━━ Document
Some clarity please! (was Re: Re: (flawed?) benchmark : sort)

Thu Mar 13 06:45:51 EDT 2008

On 2008-03-13, Adrian Hey <ahey at iee.org> wrote:
> Hello All,
>
> I'm top posting because I'm getting bored and frustrated with this
> thread and I don't want to respond detail to everything Aaron has said
> below.
>
> Aaron: Where are you getting this equivalence stuff from?

Not from the prose in the report, but from what the code in the report
seems designed to support.  There are several places where the code
seems to take a (small -- much usually isn't needed) bit of care to
support equivalencies.

> So I don't know if all this is really is the correct reading of the
> report, but if so would like to appeal to movers and shakers in the
> language definition to please decide exactly what the proper
> interpretation of standard Eq and Ord "class laws" are and in the
> next version of the report give an explanation of these in plain
> English using terms that people without a Mathematics degree are
> likely to understand.

I agree that the prose of the report should be clarified.

Luke Palmer's message in haskell-cafe captures why I think that "Eq
means equivalence, not strict observational equality" is a more
generally useful notion.  It's harder to guarantee observational
equality, thus harder to use code that requires it of your types.
Almost all the time (in my experience) equivalencies are all that's
generically needed.

My comments on this particular message are below.

> Because maximumBy documentation is ambiguous in this respect, so is the
> overloaded maximum documentation. At least you can't figure it out from
> the Haddock.

True.

> Despite this ambiguity, the statement that maximum is a special case of
> maximumBy is true *provided* max in the Ord instance is defined the way
> Aaron says is should be: (x==y = True) implies max x y = y.

Well, the way the report specifies that max's default definition
is.  I'd actually favor making that not an instance function at
all, and instead have max and min be external functions.

> AFAICT, the original report authors either did not perceive an
> ambiguity in maximum, or just failed to notice and resolve it.
> If there is no ambiguity this could be for 2 reasons.
>
> 1 - It doesn't matter which maximum is returned because:
>   (x==y) = True implies x=y
>
> 2 - It does matter, and the result is guaranteed to be the
> last maximum in all cases because:
>   (x==y) = True implies max x y = y

The second holds, so long as max isn't redefined.  I'd be rather
surprised at any redefinitino of max, as it's not part of any minimum
definition for Ord, and I can't think of an actual optimization case
for it.

> Regarding the alleged "max law" this too is not mentioned in the
> Haddock for the Ord class, nor is it a "law" AFAICT from reading the
> report. The report (page 83) just says that the default methods are
> "reasonable", but presumably not manditory in any semantic sense.
> This interpretation also seems to be the intent of this from the
> second para. of Chapter 8:

Agreed.  Elevating this to a "law" in my previous message was a mistake
on my part.  I still think this default in combination with the comment
is very suggestive that (min x y, max x y) should preserve distinctness of
elements.

If you're unwilling to count on this holding for arbitrary Ord
instances, why are you willing to count on (/=) and (==) returning
opposite answers for arbitrary Eq instances?
━━━━
━━ Data excerpt
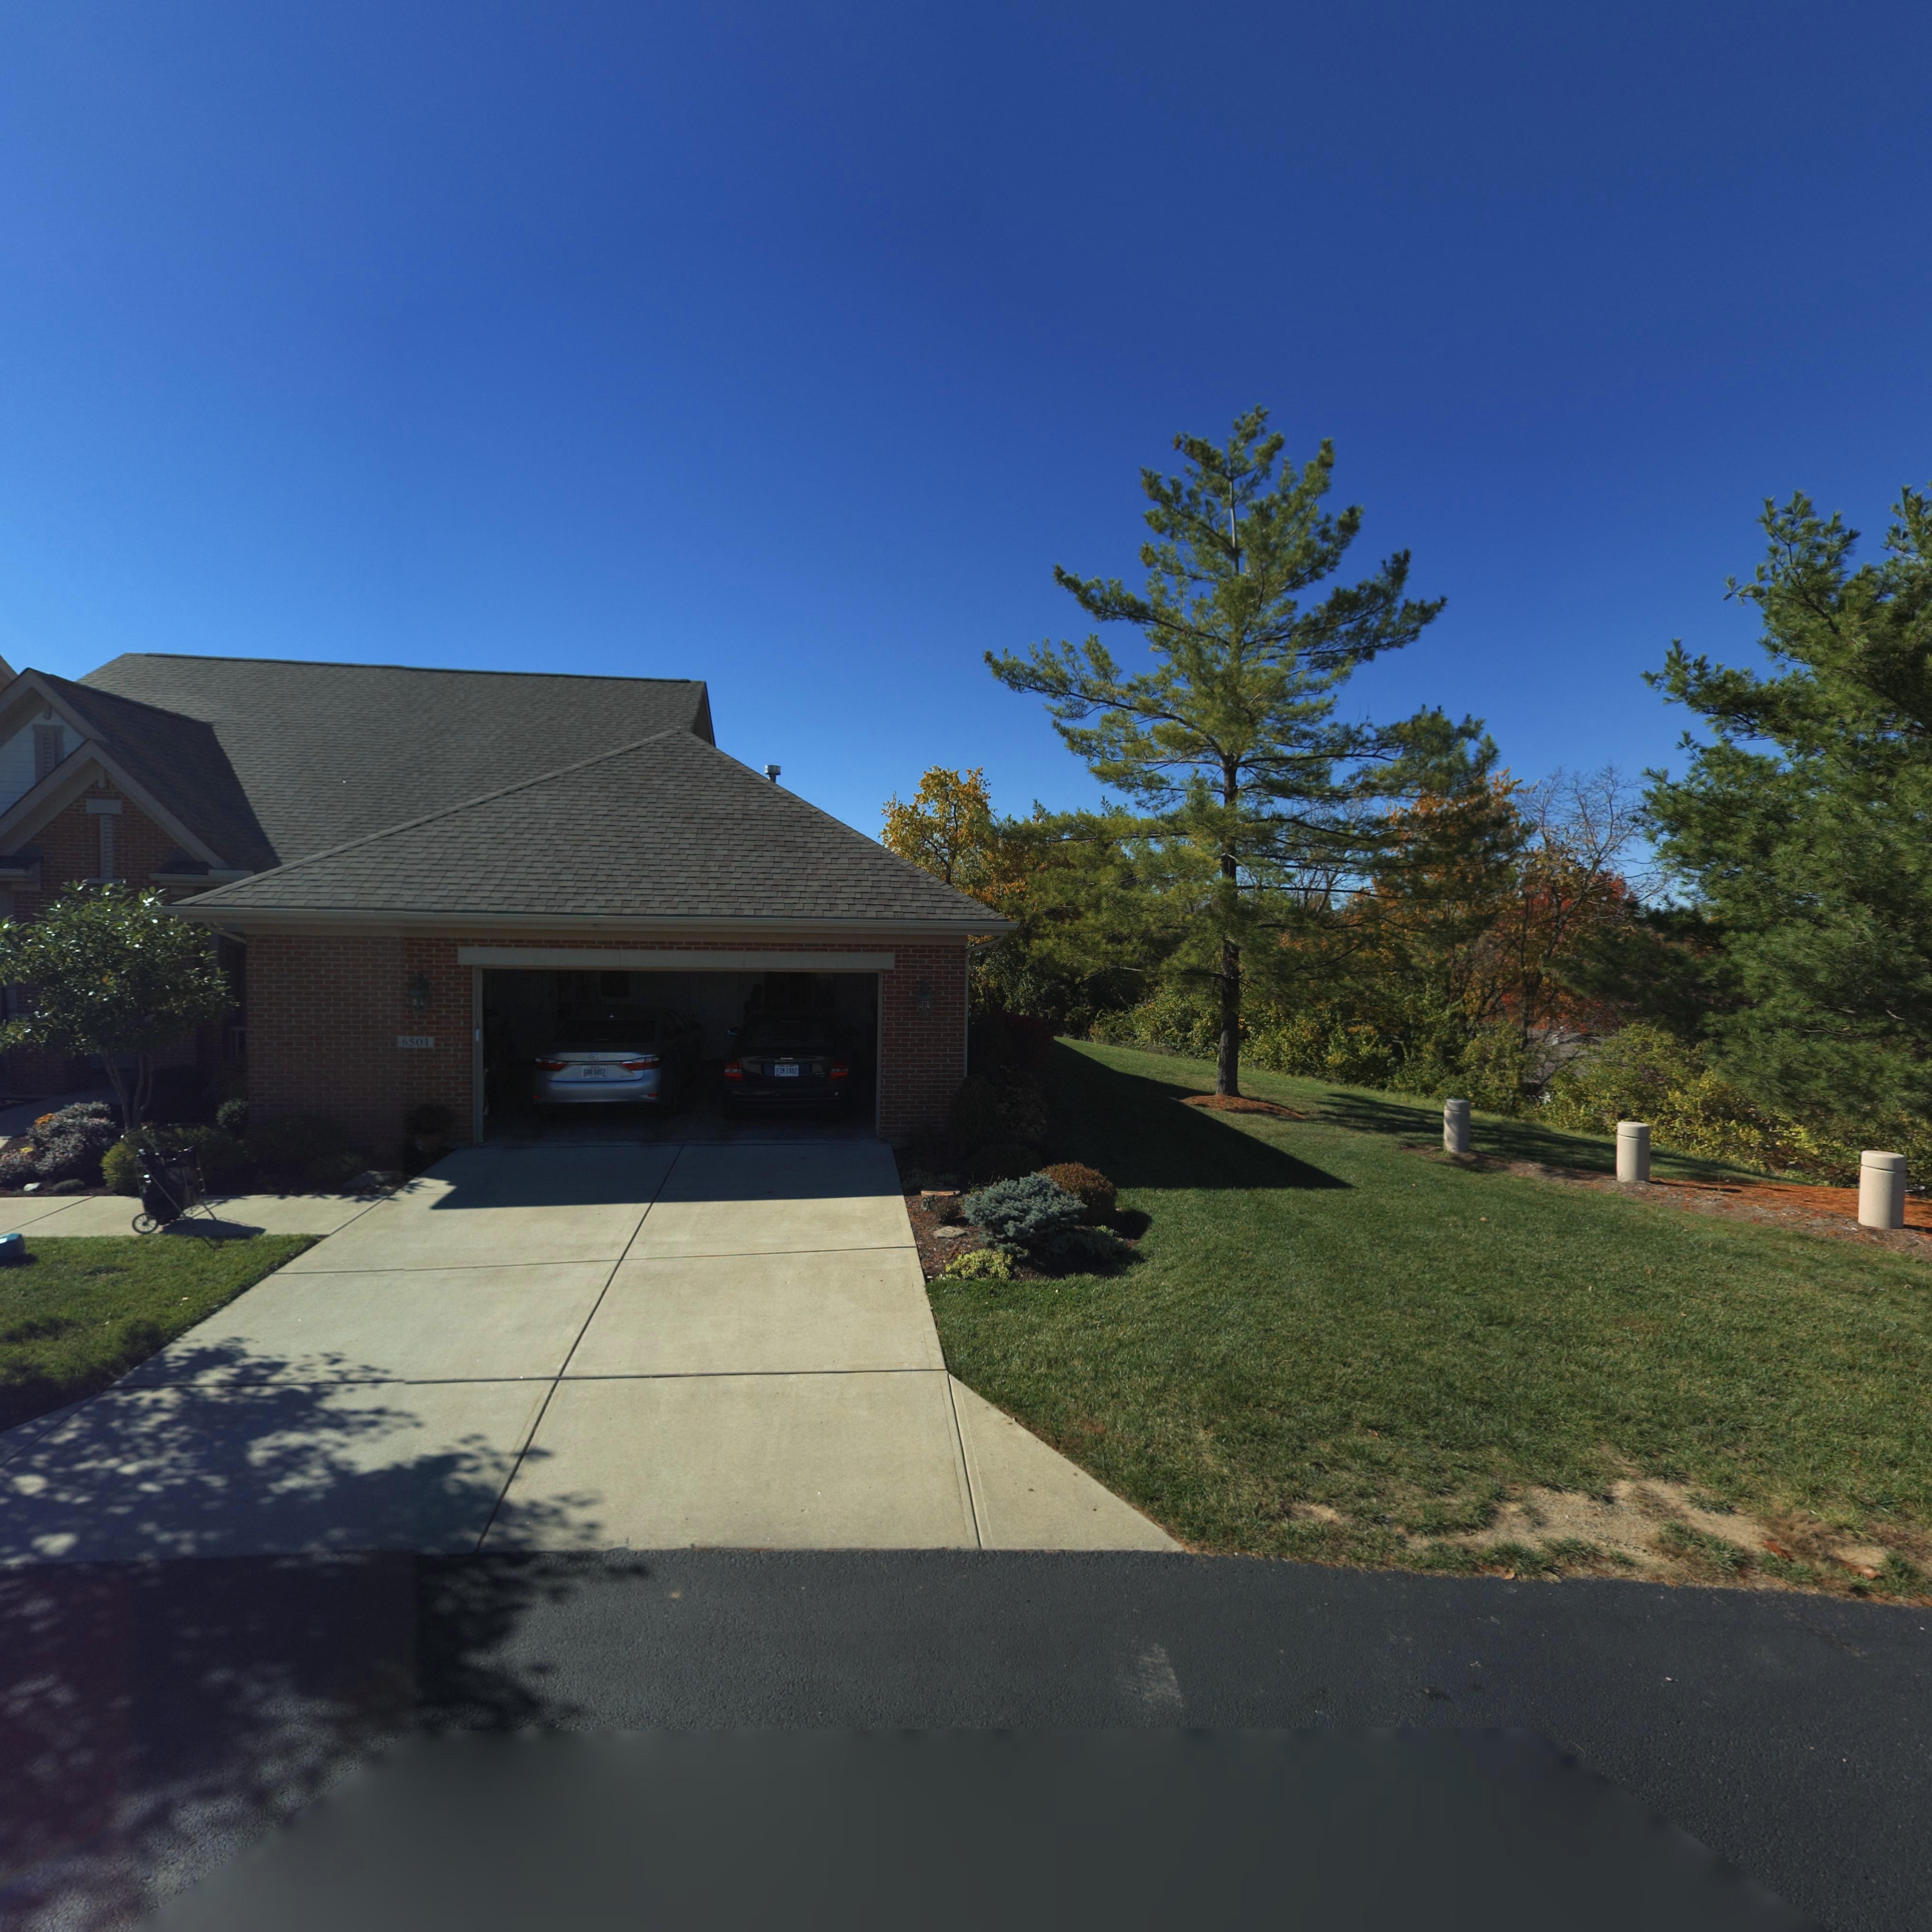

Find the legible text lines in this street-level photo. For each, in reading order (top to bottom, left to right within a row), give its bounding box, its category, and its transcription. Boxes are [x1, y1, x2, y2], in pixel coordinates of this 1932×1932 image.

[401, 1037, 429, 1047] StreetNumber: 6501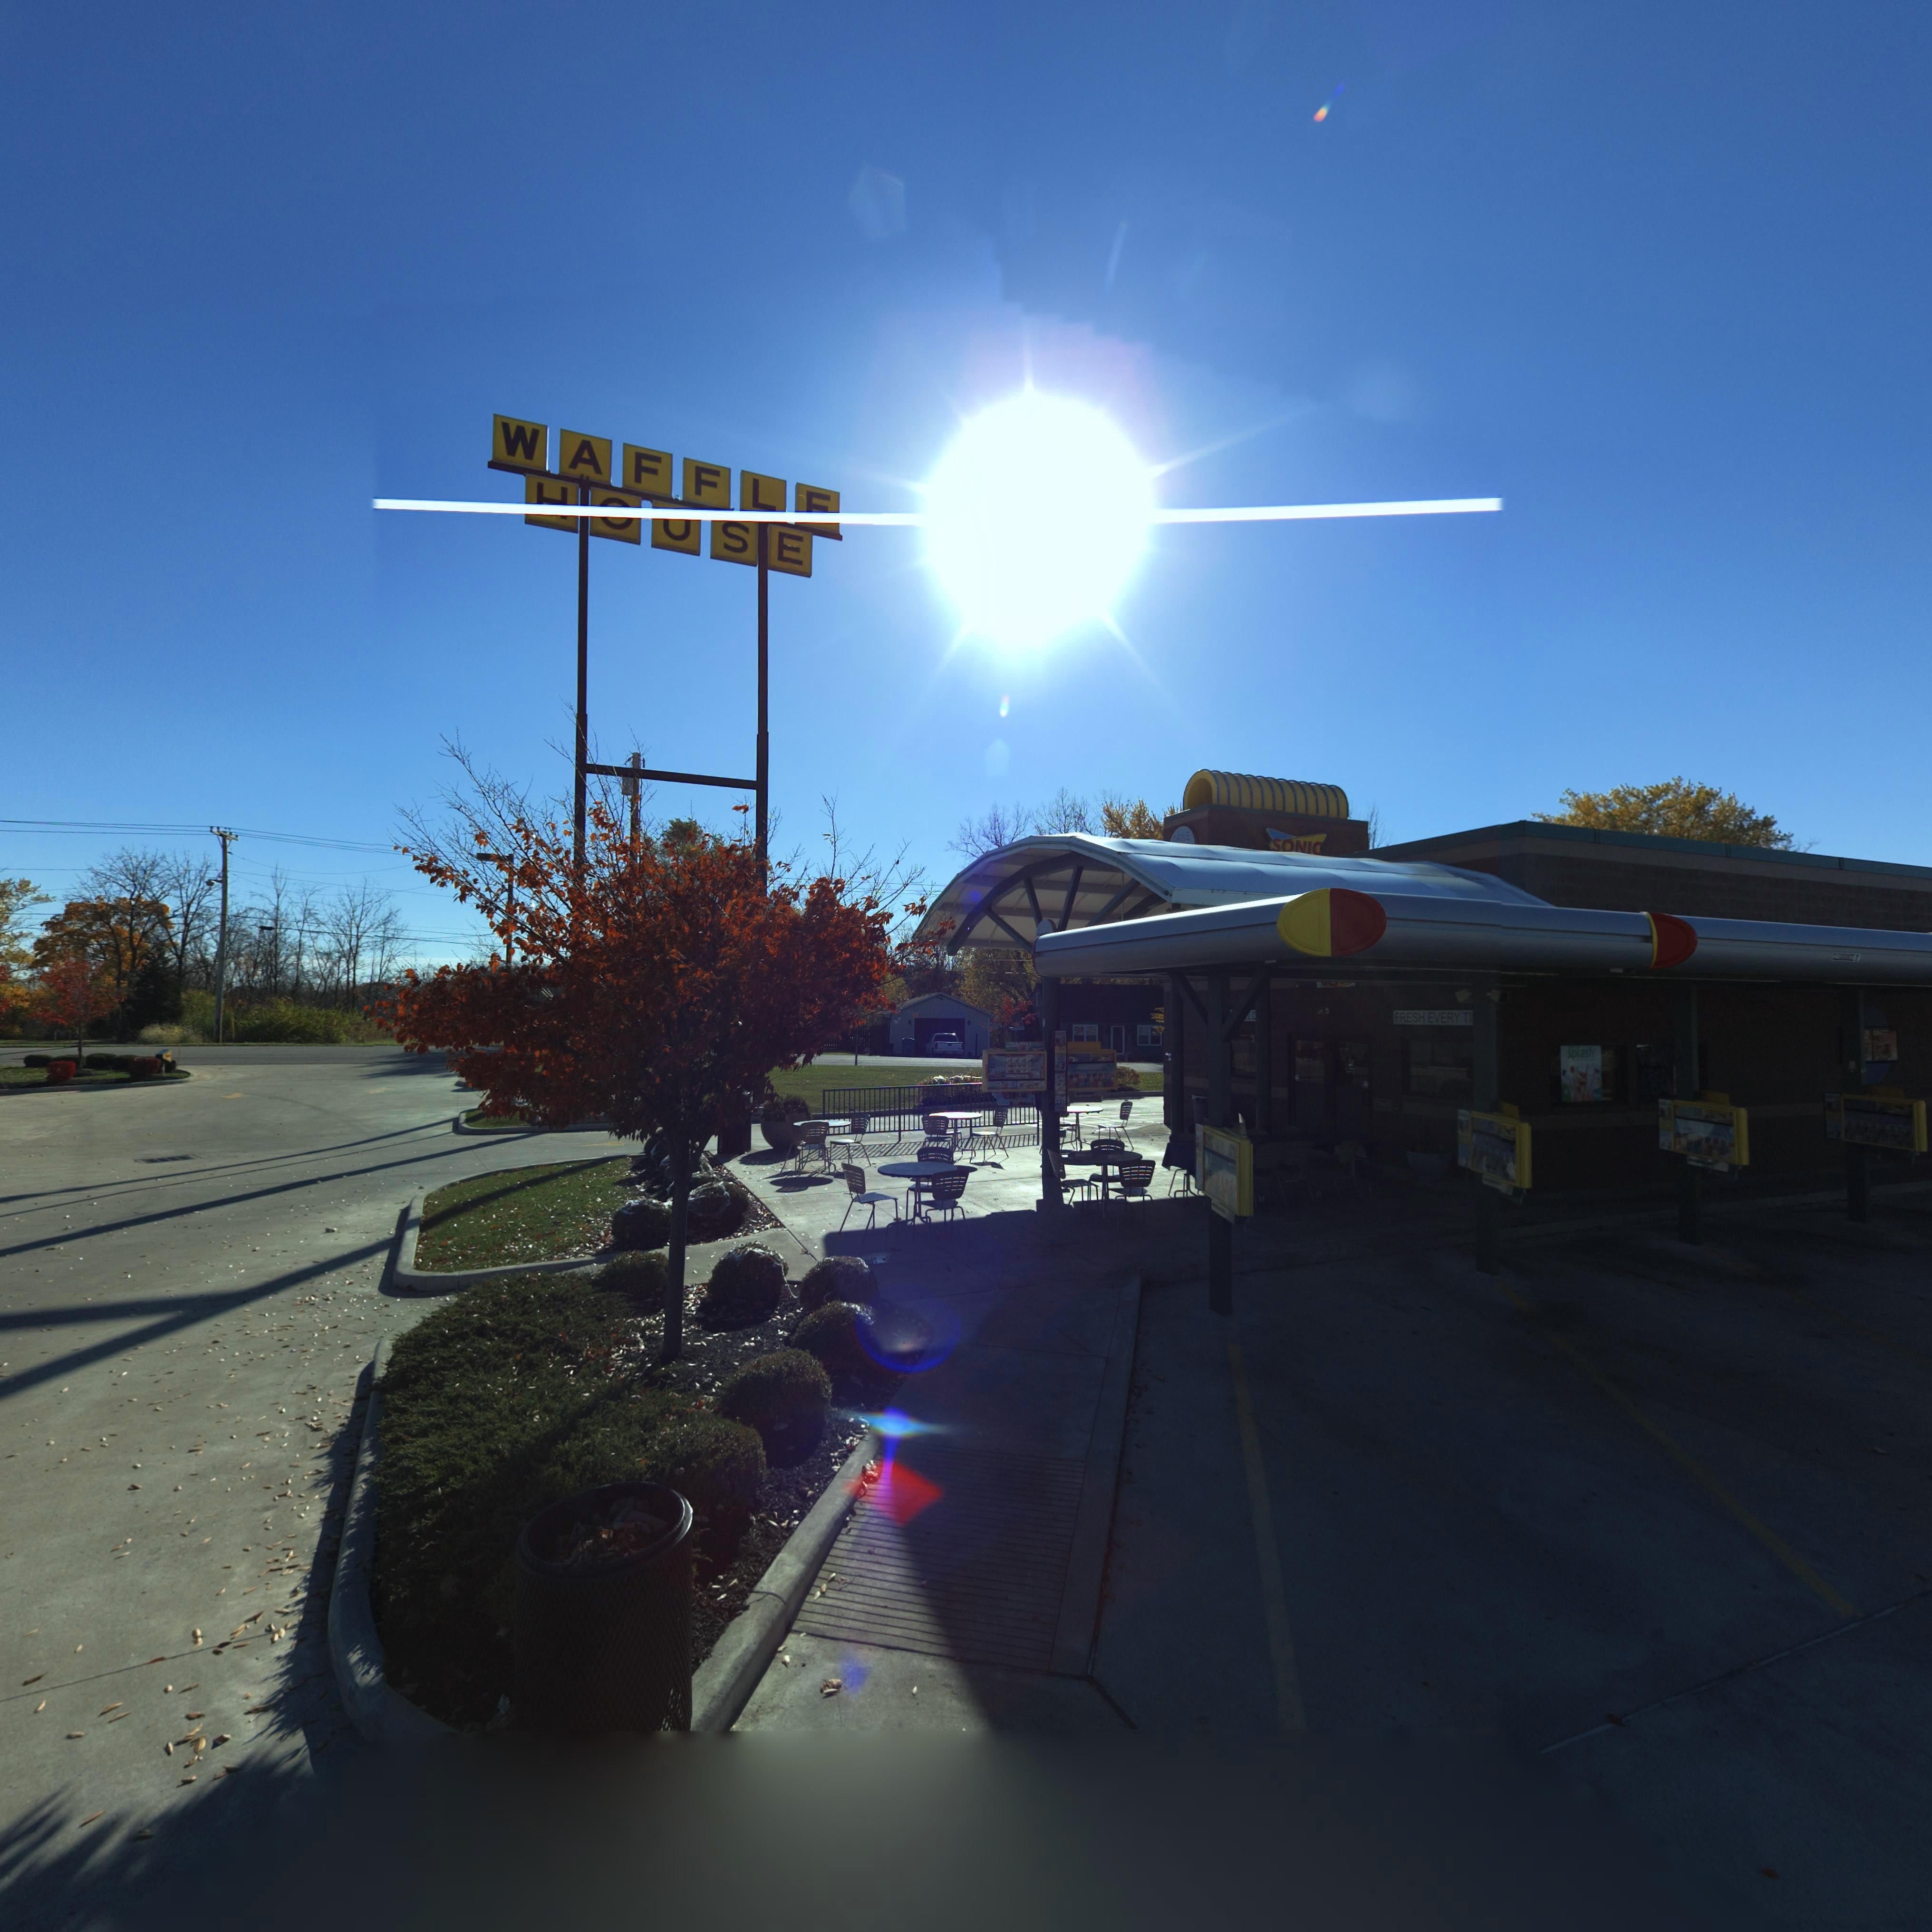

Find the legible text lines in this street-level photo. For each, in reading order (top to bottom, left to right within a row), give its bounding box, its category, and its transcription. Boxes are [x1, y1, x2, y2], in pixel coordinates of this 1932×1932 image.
━━━━
• _Exercise_: Please reproduce, word for word, the stretch of the message on Eq and Ord from "Luke Palmer's message" through "of your types.".

• _Answer to this problem_:
Luke Palmer's message in haskell-cafe captures why I think that "Eq
means equivalence, not strict observational equality" is a more
generally useful notion.  It's harder to guarantee observational
equality, thus harder to use code that requires it of your types.